Special Issue: Nondestructive Evaluation of Material Surfaces: Theory, Techniques, and Applications

Due to the fast-growing industrial world, the demand for characterization tools and techniques has increased equally. To improve the performance of materials without compromising their inherent properties, various surface characterization techniques are developed. The advances in material surface developments have led to a wide range of material surfaces, coatings, and thin films. Corrosion resistance, thermal barrier, electrical insulation, and fretting fatigue resistance are some of the properties that can be achieved by proper surface treatments or the utilization of coatings. Many surfaces modification, surface alteration, and enhancement techniques are available in the literature. Many of them are commercially used in marine, aeronautical, and aerospace industries. For ensuring the efficiency of these improved material surfaces, the development of appropriate characterization techniques is of paramount importance.

Due to the dimensional limitations of the material surfaces, non-uniform stress distributions under static and dynamic loads, and unexpected system responses, the characterization of material surfaces is challenging. Nonetheless, the rapid, accurate, and affordable characterization of surfaces and sub-surfaces of a material can be achieved by using nondestructive evaluation (NDE) techniques. Researchers around the world have developed various NDE techniques for measuring the surface characteristics and for diagnosing the surface defects. Giurlani et al. reviewed the nondestructive methods available for measuring the thickness of metal coatings [1]. Ostiguy et al. used guided waves [2], while Zhang et al. [3] and Ma et al. [4] used ultrasonic waves for measuring the coating thickness that serves as thermal barrier. Eddy current techniques and energy dispersive X-ray fluorescence testing were used by several researchers [5]. Thermal techniques such as thermal wave imaging, active and transient thermography, and infrared thermography are used by several researchers to characterize the surface coatings and to diagnose defects in surfaces and sub-surfaces [5,6,7,8].

The research on material surfaces is not limited to measure the thickness or the other surface properties. It also involves studying the performance of the coatings or modified surfaces under mechanical, thermal, and electrical loading in different ambient conditions.

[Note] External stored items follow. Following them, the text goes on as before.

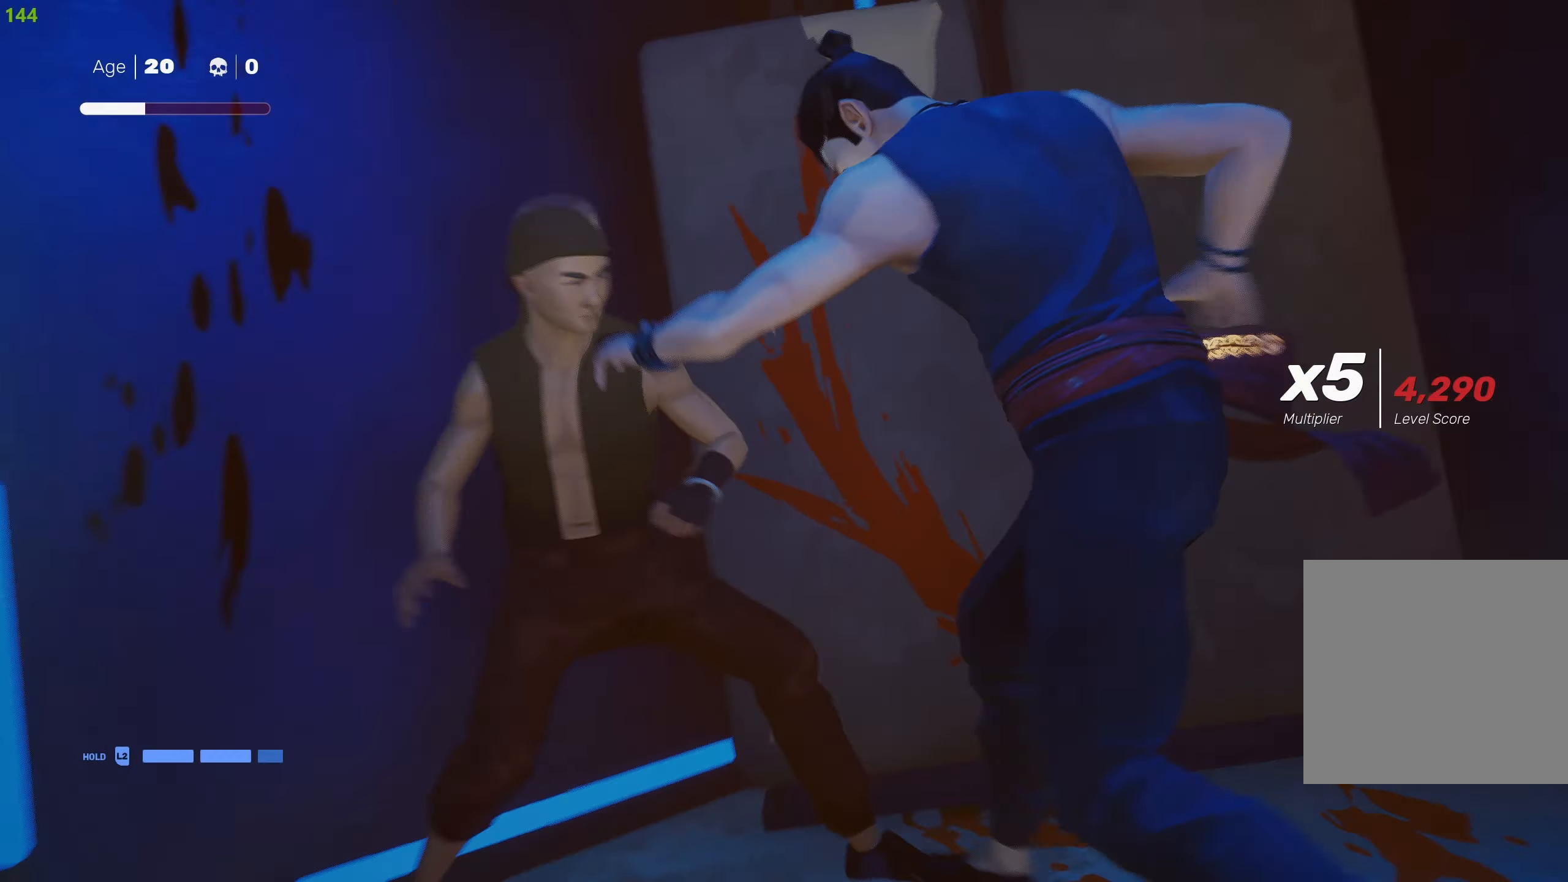
{"buttons": [], "left_stick": "center", "right_stick": "center", "events": [[67, "CIRCLE", "up"], [67, "TRIANGLE", "up"]]}
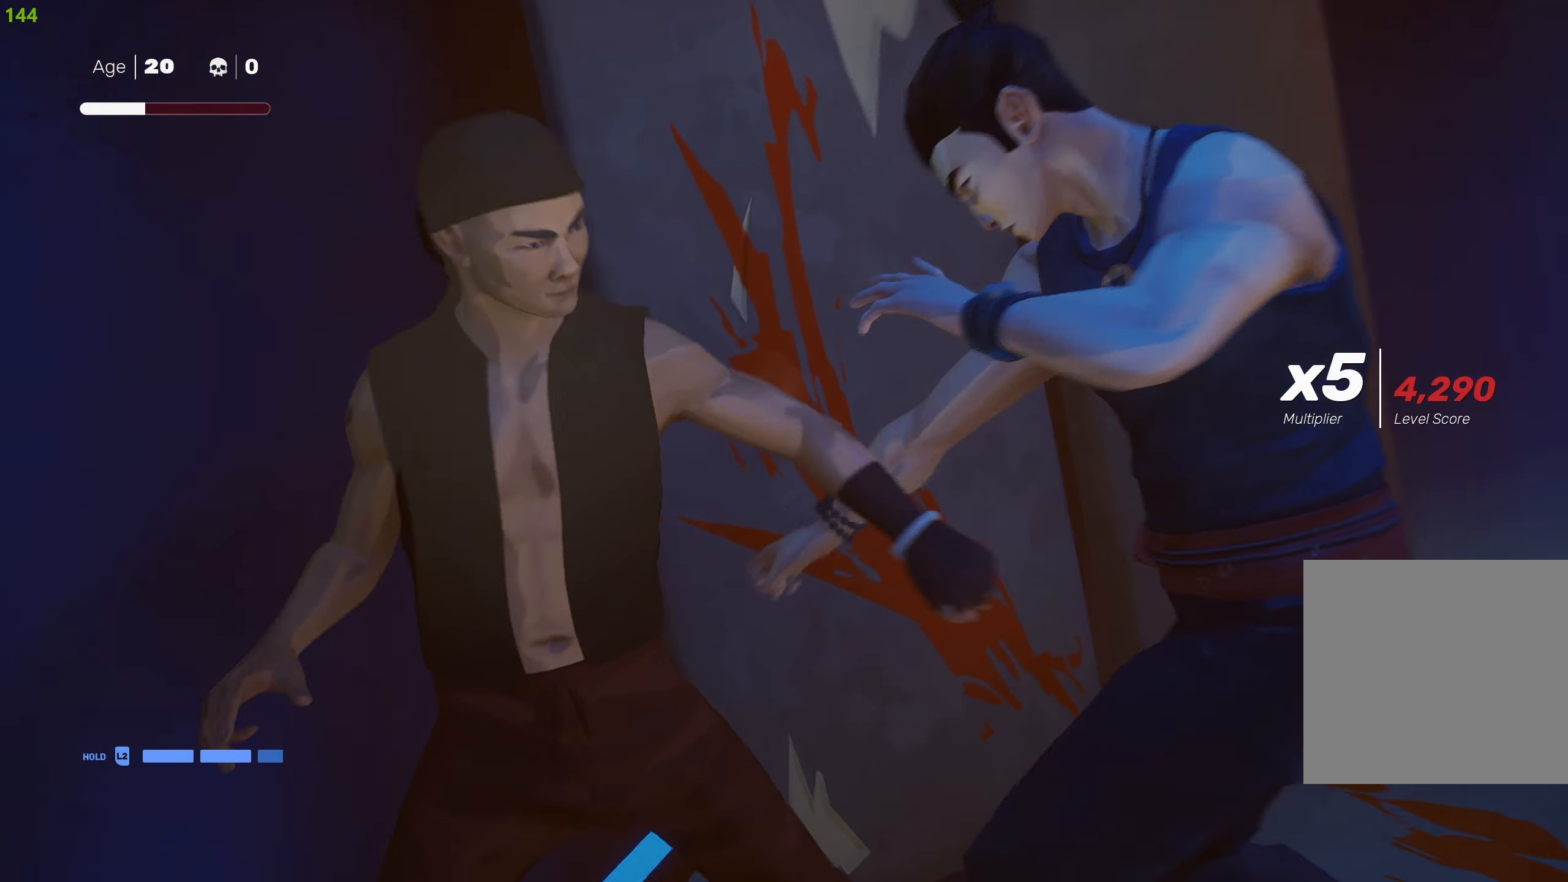
{"buttons": [], "left_stick": "center", "right_stick": "center", "events": []}
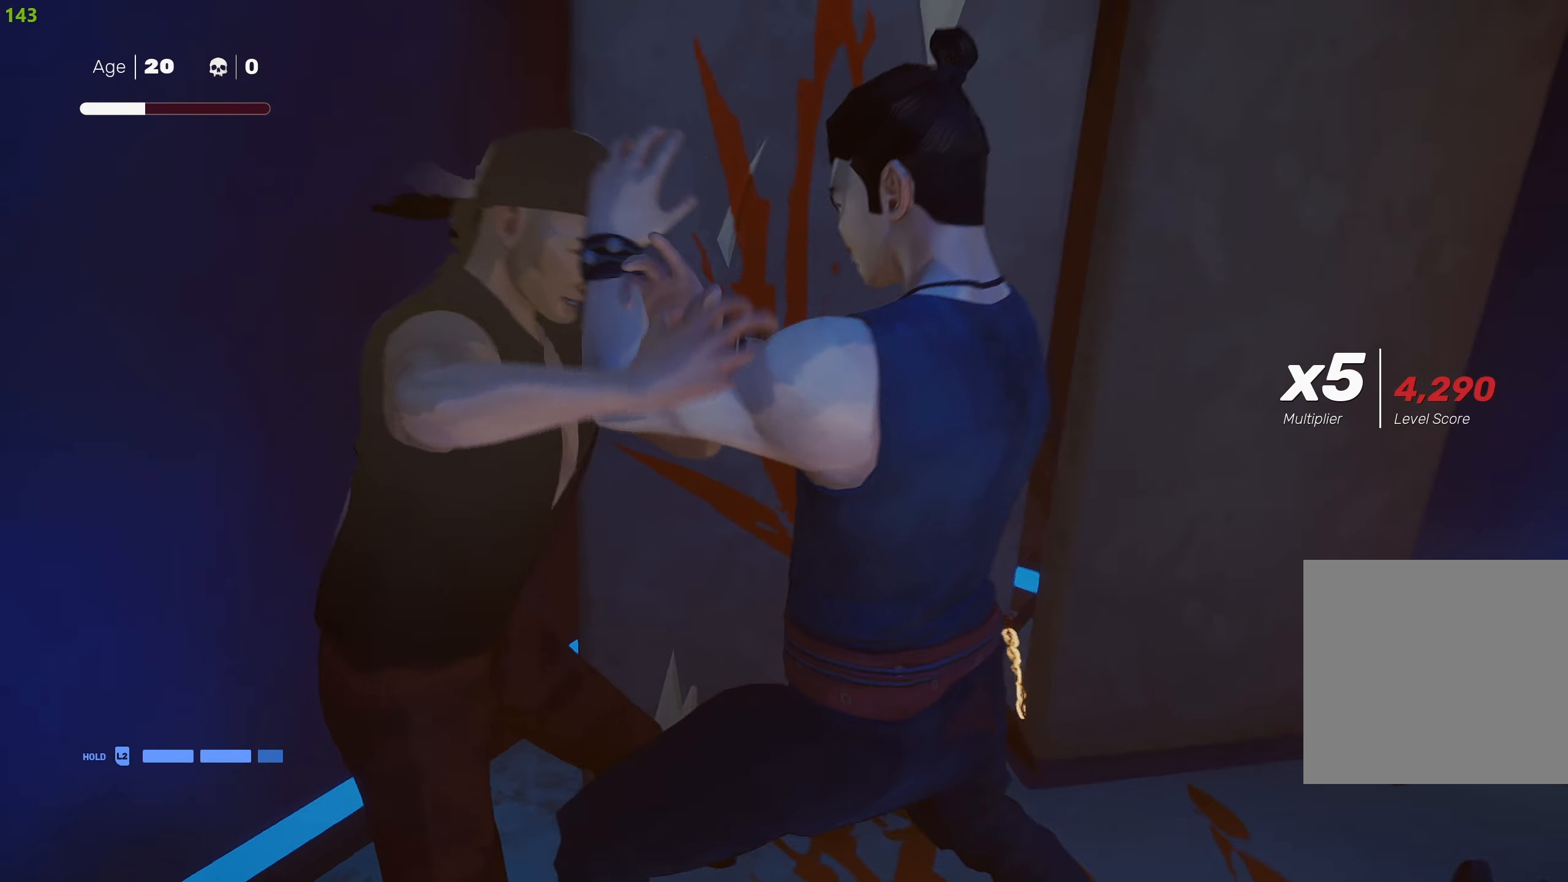
{"buttons": [], "left_stick": "center", "right_stick": "center", "events": []}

Composite and ceramic coatings are susceptible to delamination, pit formation, barely visible impact damages, and cracks due to the non-uniform stress distribution. In addition, these coatings may also have some defects due to the nonuniformity in coating, porosities, and impurities. These defects adversely affect the performance of these coatings. Various NDE techniques are employed by different researchers to identify these defects and analyse the performance of the coatings. Ultrasonic testing, infrared thermography, eddy current testing, X-ray radiography, magnetic particle testing, laser shearography, optical coherence tomography, microwave-based techniques, terahertz time-domain spectrography, X-ray diffraction, and acoustic emission are some of the nondestructive techniques used by researchers for characterizing the material surfaces [5,8,9,10,11,12]. Each of these techniques has inherent advantages and limitations with respect to one another. The number of literature available on each of these techniques guarantees that there is no selective technique for characterizing material surfaces. However, based on their application, they have significant differences. The accuracy, resolution, and applicability of these techniques vary from one another significantly.

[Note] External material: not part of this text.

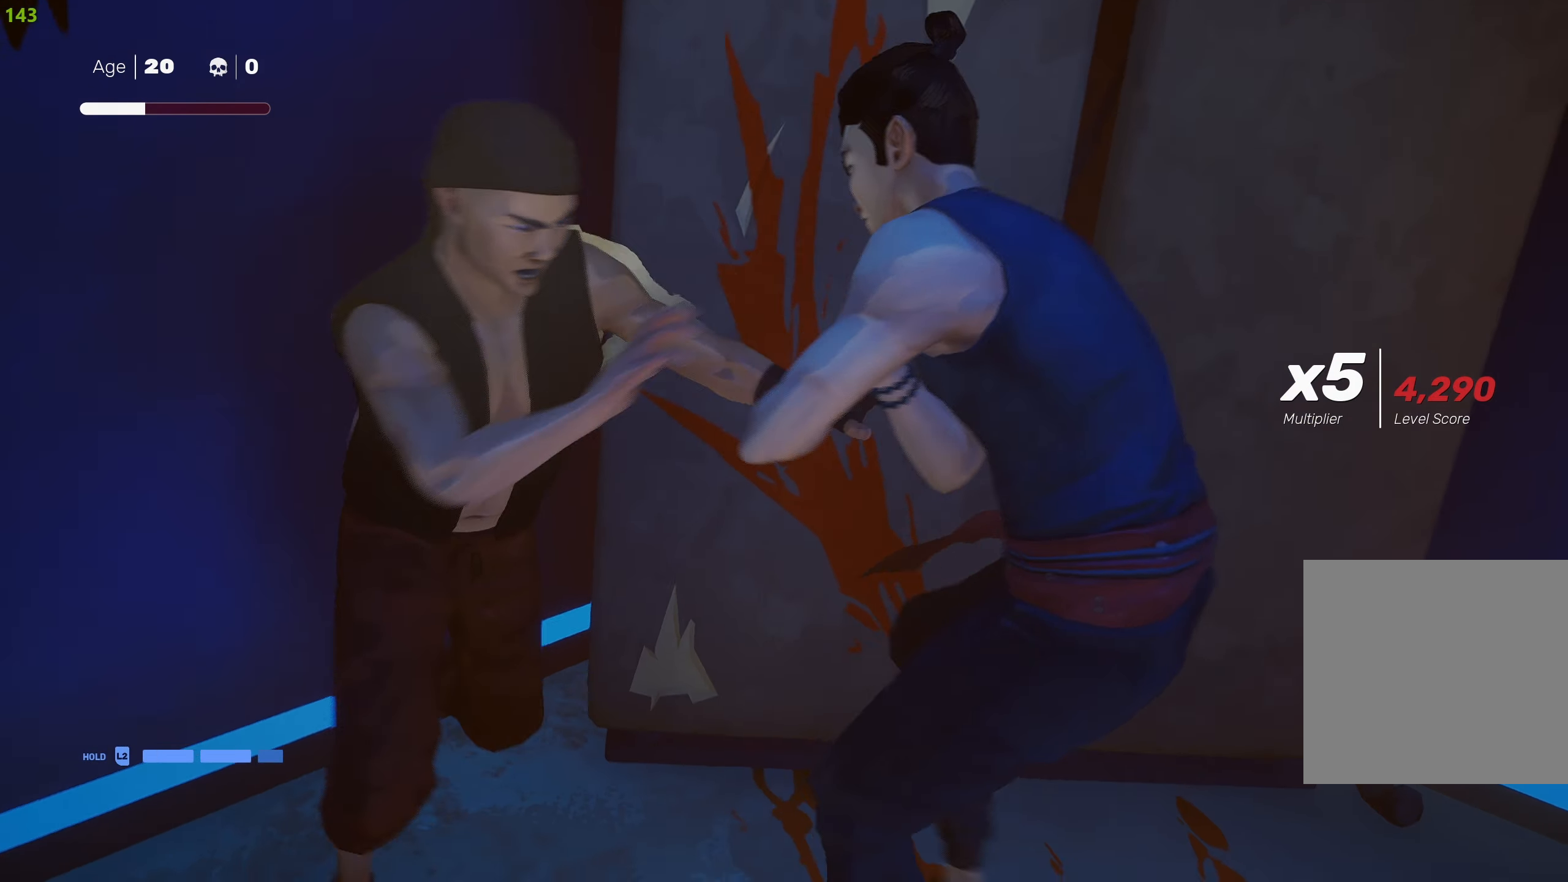
{"buttons": [], "left_stick": "center", "right_stick": "center", "events": []}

Nondestructive techniques have been available for decades, but how has it become more accurate, affordable, and efficient in recent years? This tremendous development is attributed to the development of data processing algorithms, signal processing tools, and advanced computational tools and hardware. Not to say the least, machine learning algorithms have played a significant role in the applicability of NDE techniques in material surface characterization. Several researchers have used machine learning algorithms to successfully characterize the material surfaces and the characteristics of coatings and thin films [13,14,15]. Reviews by Mao et al. [16] and Fu et al. [17] highlight the applicability and advantages of using these techniques to support nondestructive techniques.

Although the advantages and the limitations of different NDE techniques for material surface characterization are argued over the years, the database is not complete. This Special Issue is aimed at enriching the library of NDE techniques available for characterizing material surfaces. This is not limited to the collection of available techniques but is also aimed at the recent advancements in these techniques.